Just wanted to thank everyone for your replies.

We do have psych for consult, but they don't get involved in our detoxing patients. In fact, rarely do they get involved at all, unfortunately.

I'll do more research on the scales and try to initiate some sort of protocol.

Classicaldreams

JenTNRN

Specializes in Oncology and Psych. Has 2 years experience.

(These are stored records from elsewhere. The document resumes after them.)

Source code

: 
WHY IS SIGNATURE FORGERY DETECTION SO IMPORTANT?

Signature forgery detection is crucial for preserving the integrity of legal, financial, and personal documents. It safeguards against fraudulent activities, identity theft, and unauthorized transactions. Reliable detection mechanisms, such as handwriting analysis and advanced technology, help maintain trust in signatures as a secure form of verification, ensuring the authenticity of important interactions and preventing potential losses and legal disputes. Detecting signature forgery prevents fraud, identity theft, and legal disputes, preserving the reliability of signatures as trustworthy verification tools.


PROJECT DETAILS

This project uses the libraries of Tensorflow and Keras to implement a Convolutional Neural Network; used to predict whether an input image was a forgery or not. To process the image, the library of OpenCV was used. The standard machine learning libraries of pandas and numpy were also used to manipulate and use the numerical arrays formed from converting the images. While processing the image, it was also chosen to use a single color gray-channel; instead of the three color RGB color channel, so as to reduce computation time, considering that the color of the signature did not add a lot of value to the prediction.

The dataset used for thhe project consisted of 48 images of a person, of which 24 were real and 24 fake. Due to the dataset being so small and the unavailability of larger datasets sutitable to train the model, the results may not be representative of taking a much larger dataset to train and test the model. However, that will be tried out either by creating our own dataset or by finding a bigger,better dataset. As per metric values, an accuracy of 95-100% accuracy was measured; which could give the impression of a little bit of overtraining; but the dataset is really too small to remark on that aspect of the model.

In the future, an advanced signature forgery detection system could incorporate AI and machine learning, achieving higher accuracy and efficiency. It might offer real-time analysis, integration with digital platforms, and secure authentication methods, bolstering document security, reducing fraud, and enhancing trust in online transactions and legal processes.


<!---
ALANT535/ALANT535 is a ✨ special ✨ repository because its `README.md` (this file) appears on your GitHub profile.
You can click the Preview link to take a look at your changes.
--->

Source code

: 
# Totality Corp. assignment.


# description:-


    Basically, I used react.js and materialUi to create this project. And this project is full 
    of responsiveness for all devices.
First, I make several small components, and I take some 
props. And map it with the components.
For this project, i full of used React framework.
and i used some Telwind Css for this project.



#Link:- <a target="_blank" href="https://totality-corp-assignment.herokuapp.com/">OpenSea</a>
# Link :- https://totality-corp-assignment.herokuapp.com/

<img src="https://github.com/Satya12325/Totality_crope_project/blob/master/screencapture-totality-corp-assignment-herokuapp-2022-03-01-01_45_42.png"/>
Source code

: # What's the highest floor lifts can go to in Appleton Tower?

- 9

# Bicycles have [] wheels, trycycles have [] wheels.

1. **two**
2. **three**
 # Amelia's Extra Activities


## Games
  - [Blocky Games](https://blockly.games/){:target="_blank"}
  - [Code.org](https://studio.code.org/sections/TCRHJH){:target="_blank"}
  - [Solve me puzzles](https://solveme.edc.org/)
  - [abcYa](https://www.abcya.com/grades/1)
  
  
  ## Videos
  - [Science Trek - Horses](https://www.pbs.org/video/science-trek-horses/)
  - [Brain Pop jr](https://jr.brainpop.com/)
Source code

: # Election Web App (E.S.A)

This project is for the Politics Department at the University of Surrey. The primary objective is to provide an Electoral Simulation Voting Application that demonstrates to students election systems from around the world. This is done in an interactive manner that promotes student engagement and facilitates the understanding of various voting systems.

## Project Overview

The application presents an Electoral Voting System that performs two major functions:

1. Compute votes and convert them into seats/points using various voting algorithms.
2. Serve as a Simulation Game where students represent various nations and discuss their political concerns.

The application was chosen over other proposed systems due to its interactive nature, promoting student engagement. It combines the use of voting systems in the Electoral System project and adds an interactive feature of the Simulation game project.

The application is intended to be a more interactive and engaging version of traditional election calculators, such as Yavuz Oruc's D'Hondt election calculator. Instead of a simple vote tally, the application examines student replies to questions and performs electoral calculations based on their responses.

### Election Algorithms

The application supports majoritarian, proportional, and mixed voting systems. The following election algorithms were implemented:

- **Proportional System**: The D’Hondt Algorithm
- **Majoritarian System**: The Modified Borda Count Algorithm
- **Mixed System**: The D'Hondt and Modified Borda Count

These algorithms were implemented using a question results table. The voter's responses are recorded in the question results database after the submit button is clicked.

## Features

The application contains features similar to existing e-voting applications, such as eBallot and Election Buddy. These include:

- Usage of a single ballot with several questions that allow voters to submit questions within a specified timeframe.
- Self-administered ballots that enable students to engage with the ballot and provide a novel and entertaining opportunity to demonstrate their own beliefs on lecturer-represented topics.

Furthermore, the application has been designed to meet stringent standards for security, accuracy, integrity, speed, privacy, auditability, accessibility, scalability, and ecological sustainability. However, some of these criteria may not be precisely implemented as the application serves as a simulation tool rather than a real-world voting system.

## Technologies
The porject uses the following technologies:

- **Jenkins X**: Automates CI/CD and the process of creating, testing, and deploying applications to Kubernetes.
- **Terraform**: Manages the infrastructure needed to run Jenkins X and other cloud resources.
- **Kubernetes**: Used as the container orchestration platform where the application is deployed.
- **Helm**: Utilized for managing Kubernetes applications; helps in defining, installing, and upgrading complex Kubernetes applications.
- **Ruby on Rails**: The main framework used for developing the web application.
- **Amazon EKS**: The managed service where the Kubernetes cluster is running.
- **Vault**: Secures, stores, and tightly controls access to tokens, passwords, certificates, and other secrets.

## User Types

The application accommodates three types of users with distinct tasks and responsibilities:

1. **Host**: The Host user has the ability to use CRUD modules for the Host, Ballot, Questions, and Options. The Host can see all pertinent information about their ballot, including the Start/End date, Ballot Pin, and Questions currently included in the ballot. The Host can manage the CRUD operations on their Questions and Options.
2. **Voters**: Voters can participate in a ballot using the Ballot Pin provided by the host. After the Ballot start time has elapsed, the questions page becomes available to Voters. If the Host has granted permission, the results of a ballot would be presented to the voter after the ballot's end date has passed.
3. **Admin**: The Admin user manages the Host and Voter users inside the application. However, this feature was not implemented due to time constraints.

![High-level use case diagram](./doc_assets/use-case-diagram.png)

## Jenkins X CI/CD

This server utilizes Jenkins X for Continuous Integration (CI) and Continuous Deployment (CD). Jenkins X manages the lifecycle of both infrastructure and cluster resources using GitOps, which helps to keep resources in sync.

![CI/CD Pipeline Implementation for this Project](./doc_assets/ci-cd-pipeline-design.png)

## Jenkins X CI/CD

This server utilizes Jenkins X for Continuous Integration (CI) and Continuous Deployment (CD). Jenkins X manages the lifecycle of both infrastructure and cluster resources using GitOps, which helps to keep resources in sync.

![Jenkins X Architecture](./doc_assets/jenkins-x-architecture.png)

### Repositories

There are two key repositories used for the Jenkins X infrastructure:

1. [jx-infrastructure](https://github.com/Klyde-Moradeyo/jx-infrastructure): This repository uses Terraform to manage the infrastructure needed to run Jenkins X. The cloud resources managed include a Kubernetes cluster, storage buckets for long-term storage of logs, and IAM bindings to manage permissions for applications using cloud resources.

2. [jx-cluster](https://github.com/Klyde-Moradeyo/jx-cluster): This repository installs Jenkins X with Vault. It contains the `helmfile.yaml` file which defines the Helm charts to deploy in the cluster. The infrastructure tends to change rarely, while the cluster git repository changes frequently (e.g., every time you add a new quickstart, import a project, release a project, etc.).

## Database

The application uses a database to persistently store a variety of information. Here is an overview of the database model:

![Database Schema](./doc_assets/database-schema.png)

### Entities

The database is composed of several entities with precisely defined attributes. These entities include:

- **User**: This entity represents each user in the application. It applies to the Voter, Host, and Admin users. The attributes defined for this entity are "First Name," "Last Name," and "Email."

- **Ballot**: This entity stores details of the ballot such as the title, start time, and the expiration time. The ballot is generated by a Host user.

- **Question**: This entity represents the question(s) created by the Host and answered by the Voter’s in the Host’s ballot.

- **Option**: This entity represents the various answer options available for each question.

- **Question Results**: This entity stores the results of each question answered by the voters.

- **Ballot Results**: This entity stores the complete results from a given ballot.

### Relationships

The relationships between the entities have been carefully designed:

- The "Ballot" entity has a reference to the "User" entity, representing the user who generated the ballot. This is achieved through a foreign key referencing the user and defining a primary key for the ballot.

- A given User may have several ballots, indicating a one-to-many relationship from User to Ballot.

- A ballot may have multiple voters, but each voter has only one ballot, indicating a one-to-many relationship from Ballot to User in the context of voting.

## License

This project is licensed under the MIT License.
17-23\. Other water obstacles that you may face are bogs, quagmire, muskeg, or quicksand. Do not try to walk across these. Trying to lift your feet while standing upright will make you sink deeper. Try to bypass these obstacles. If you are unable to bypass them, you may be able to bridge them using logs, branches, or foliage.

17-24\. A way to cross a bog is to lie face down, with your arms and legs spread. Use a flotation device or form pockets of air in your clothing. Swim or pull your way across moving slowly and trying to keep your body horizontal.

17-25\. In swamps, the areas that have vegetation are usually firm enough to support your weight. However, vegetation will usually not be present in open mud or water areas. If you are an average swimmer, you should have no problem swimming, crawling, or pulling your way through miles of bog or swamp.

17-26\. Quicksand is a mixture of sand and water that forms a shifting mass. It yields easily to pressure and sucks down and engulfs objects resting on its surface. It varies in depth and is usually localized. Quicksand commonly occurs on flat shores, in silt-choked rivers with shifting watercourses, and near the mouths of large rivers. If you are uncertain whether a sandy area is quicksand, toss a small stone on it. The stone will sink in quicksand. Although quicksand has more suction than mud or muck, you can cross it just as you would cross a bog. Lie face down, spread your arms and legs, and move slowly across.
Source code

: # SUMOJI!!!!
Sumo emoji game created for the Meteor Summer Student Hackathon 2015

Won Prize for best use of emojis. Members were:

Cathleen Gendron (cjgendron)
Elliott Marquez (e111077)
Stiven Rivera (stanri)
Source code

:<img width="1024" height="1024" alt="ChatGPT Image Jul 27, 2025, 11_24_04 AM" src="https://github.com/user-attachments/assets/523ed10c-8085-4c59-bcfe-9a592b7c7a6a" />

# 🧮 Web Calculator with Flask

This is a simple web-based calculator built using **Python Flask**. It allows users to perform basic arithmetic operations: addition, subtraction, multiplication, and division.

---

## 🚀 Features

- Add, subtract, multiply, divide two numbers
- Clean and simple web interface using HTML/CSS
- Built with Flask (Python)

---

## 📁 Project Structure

My Psych hospital has a inpatient 5-7 day detox unit. Etoh detox protocols we use are Ativan 2mg or Librium 50mg every hour for Ciwa scales >10. Using the Ciwa, we assess every four hours under 10. If initial assessment is 10 or greater, then assess 1 hour after medication thereafter until you get it under a 10. CIWA assessment assesses for the following s/s and you score them accordingly.I would grab a CIWA and read over it. Is the pt nauseaus, dry heaving, vomiting, mild-severe tremors present, level of orientation, mild-severe anxiety, HA or head fullness, mild to severe agitation present, sweaty palms or drenching sweats, is the pt hearing, seeing, or feeling things not there. This can be as mild as lights hurting their eyes, numbness or pins needles in fingers, sounds seeming too loud. Or the A/V/T hallucinations can be as severe as hearing/seeing things not there or feeling bugs crawling on them. If they are having severe A/V/T hallucinations and do not normally have them, then they are most likely heading for deliurium. The assessment is subjective and objective. I use VS as a tool, but if they have hypertension or cardiac hx, it makes it difficult to tell, but most people detoxing from ETOH, will have elevated BP and HR. Also, we give vitamins. Every pt detoxing from ETOH gets an initial Thiamine 100 mg IM, then thiamine 100mg po, pyrioxidine 100mg po, and a MVT daily for 7 days. A lot of pts detoxing from ETOH will not have any s/s until 24-48 hours after last drink. I always ask how much they drink daily and for how long and when last drink was. The ones I generally worry about are the ones that drink 12-24 beers or generous amt of liquor daily for long period of months or years, or that amount 4 days or more a week. Opiate addicts detoxing are not a medical emergency, but they are uncomfortable. They will have severe cravings, stomach cramps, leg cramps, diarrhea, increased anxiety and agitation, dilated pupils, piloerection, and mood lability and verbal aggression. Also, if you have someone that's been on benzos for awhile are at risk for seizures and it is dangerous to be cut off all at once on their benzos. We usually titrate them down for 5-7 days and monitor for withdrawals like increased anxiety, agitation, elevated BP. The hallmark with them is tachycardia. Hope this helps! Good luck!